Investigators wrestled with other sensitive issues. At the time of Svartz’s and Makinen’s testimonies, Swedish agent networks in the Baltic countries had been exposed and most agents had disappeared. It was unclear if the men were dead or in Soviet captivity. The same was true for a number of ”freelance” agents, ”Swedes” who had worked directly for British/American interests and who may have been held at Vladimir. The (until recently) unknown fate of the eight men crew of the Swedish DC-3 which was shot down by Soviet air power in June 1952 for years further complicated the picture.

When in 2003 the wreckage of the plane was finally discovered in the Baltic sea, it was possible to recover the remains of four crew members. Four others remain unaccounted for. In the end, then, the choices are limited: The ”Swede” Kruminsh met could perhaps have been a member of the DC-3 crew (quite unlikely), an as yet unknown ”Swedish” agent, or he was indeed Raoul Wallenberg. Larina’s photo identification lends the serious pursuit of this possibility all the more urgency.

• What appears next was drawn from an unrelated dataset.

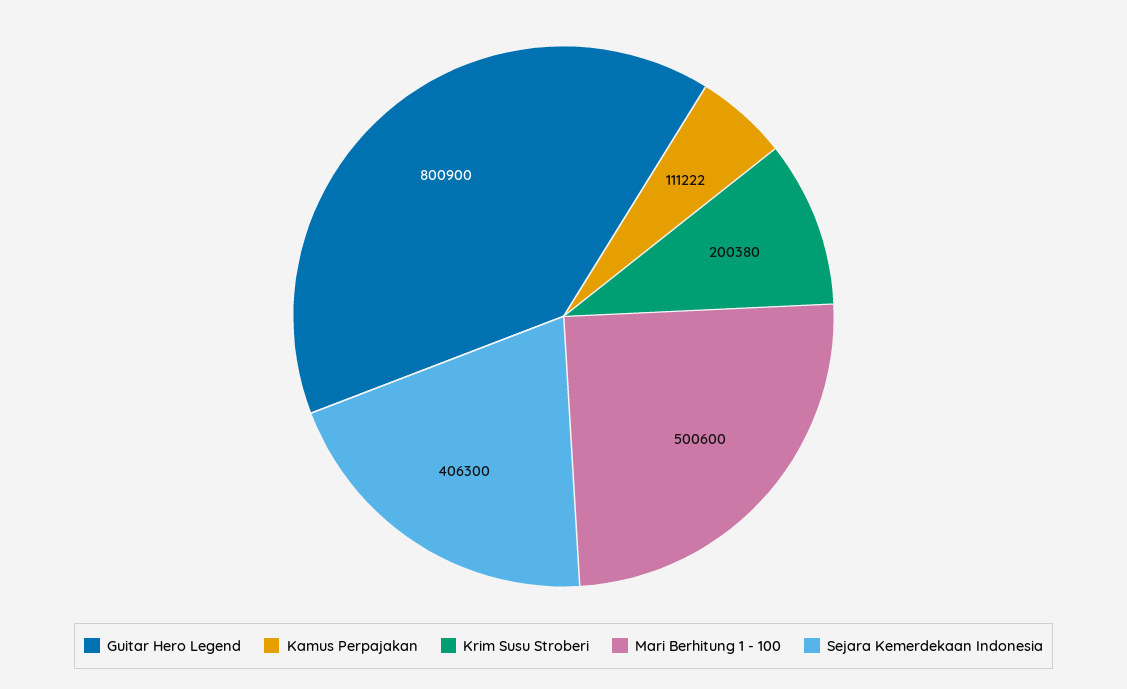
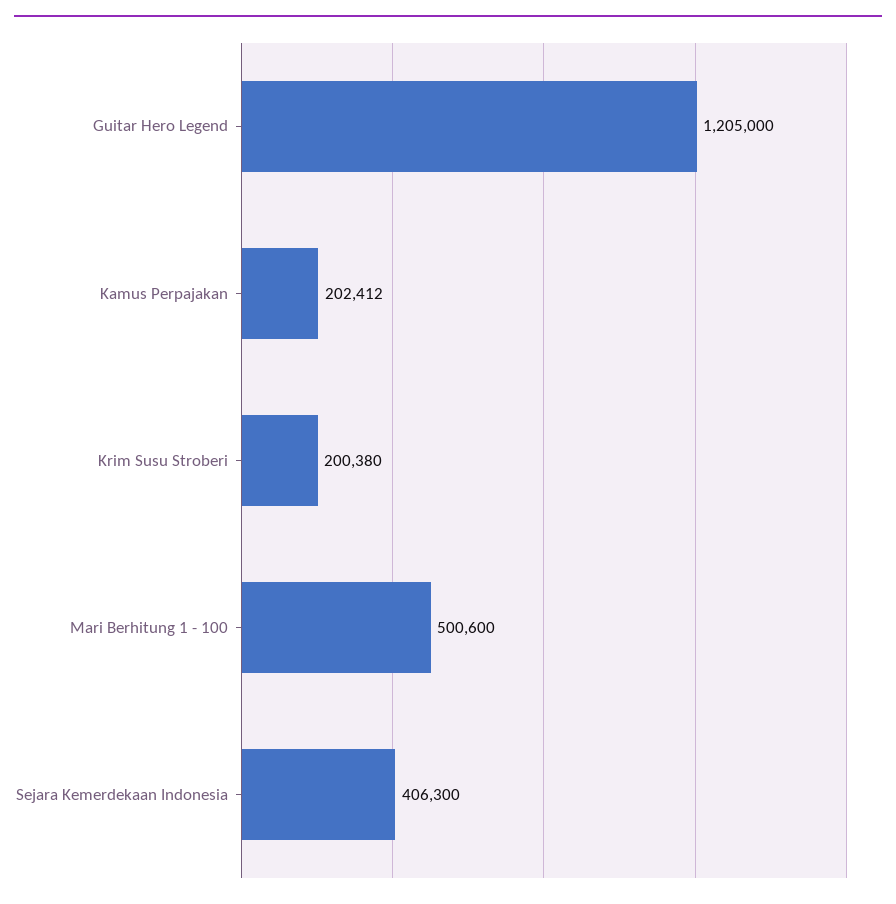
Guitar Hero Legend: 800900 -> 1205000
Kamus Perpajakan: 111222 -> 202412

By now it has become painfully clear that establishing the ”other Swedes’” full identity and formal tracking of their movements would have made the investigation of all cases much more efficient. July 17, 2007 marks the 60th anniversary of Raoul Wallenberg’s alleged death in the Soviet Union. It is time to bury the myth that there are no realistic options for determining the full truth about his fate. Sweden has to do a better job of disclosing the persons who vanished while working for its cause. Russia finally needs to provide full access to files which would help clarify the most crucial questions. Raoul Wallenberg and other Swedes or individuals working for Sweden who disappeared deserve nothing less.